▶ _Collected data_
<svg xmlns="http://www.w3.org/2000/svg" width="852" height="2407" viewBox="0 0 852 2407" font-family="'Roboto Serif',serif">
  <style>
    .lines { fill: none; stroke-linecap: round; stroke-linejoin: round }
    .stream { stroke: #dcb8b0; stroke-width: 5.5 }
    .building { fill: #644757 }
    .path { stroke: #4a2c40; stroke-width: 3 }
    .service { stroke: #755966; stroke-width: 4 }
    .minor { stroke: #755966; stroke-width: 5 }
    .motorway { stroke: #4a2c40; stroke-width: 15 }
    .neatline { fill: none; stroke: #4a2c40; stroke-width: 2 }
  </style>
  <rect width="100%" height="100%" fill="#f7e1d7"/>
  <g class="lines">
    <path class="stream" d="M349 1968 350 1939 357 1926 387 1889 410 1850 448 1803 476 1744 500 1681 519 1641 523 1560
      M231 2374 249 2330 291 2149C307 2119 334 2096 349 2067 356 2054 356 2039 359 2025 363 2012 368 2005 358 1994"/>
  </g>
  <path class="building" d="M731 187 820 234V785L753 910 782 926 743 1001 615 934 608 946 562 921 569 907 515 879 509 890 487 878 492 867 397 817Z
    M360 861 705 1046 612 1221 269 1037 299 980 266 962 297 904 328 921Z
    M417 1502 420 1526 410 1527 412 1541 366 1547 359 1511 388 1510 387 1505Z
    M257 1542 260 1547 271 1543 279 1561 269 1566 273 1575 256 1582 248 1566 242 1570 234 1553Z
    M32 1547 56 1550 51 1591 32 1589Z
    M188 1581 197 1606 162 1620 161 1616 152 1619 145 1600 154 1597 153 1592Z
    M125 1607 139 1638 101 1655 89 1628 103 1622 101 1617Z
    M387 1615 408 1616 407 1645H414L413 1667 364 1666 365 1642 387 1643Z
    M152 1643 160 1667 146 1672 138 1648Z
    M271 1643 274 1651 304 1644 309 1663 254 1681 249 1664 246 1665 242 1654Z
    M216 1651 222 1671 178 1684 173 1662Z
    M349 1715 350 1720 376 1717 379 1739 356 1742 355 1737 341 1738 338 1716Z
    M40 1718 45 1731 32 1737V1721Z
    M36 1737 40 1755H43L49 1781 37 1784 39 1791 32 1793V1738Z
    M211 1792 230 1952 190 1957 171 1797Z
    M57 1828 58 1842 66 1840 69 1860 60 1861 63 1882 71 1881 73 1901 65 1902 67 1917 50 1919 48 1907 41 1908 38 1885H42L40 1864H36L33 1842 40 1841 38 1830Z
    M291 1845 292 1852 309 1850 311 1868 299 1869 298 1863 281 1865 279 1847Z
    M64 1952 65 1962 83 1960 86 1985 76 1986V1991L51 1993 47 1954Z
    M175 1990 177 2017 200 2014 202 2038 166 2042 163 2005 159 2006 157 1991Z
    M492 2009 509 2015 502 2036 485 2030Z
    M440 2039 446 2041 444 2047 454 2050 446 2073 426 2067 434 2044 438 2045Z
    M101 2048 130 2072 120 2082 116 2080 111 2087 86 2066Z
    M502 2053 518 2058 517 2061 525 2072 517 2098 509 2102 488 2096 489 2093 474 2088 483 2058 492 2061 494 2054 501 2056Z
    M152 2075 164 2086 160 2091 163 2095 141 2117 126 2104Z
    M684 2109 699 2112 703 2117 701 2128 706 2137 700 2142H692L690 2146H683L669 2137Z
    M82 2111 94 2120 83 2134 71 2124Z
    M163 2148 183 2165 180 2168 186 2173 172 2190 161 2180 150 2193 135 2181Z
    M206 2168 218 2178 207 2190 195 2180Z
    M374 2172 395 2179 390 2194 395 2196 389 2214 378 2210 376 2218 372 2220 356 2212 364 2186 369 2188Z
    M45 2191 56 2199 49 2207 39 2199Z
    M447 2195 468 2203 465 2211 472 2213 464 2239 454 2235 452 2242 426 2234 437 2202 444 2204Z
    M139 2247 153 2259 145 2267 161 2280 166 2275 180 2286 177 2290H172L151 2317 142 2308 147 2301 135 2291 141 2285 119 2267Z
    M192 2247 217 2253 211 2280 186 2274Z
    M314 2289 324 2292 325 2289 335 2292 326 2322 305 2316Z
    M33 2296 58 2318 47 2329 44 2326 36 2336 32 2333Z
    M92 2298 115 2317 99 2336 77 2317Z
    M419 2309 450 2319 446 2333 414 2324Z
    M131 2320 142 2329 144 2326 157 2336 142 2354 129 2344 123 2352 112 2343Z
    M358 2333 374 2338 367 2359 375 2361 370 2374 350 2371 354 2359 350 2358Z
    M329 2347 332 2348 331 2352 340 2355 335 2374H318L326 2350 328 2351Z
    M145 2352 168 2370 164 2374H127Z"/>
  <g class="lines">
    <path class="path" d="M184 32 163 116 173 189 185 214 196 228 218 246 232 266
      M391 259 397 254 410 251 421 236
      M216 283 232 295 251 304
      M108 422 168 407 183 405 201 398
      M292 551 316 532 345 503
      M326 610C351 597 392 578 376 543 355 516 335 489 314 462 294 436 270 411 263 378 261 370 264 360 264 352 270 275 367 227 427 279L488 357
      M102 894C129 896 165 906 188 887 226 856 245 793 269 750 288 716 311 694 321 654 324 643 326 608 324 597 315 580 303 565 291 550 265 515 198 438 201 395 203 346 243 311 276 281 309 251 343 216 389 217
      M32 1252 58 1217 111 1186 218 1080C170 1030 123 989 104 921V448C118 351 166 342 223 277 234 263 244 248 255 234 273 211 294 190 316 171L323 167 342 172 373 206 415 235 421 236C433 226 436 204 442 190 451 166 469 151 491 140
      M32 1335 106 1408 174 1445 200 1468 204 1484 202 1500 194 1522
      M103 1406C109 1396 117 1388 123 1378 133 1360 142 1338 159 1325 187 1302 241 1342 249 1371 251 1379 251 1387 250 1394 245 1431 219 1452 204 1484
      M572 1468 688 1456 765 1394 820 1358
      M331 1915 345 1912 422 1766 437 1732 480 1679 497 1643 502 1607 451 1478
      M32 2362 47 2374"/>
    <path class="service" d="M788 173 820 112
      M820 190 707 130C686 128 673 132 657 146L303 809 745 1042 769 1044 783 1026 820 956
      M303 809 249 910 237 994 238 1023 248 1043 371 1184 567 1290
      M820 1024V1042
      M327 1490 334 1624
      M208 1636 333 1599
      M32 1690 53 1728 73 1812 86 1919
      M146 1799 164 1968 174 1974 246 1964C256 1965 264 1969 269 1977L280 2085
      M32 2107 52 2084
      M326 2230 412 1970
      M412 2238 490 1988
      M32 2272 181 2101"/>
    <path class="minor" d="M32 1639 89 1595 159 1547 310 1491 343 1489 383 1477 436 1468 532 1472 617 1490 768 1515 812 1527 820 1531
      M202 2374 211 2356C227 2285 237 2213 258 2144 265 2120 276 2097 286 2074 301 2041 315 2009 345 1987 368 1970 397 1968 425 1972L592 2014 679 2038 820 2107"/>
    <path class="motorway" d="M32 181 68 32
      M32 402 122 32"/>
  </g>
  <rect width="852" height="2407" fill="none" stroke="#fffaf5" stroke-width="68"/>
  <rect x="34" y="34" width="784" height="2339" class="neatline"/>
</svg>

▶ _Goal of the exercise_
Note down each line above where the word "motorway" occurs.

▶ _Finished task_
    .motorway { stroke: #4a2c40; stroke-width: 15 }
    <path class="motorway" d="M32 181 68 32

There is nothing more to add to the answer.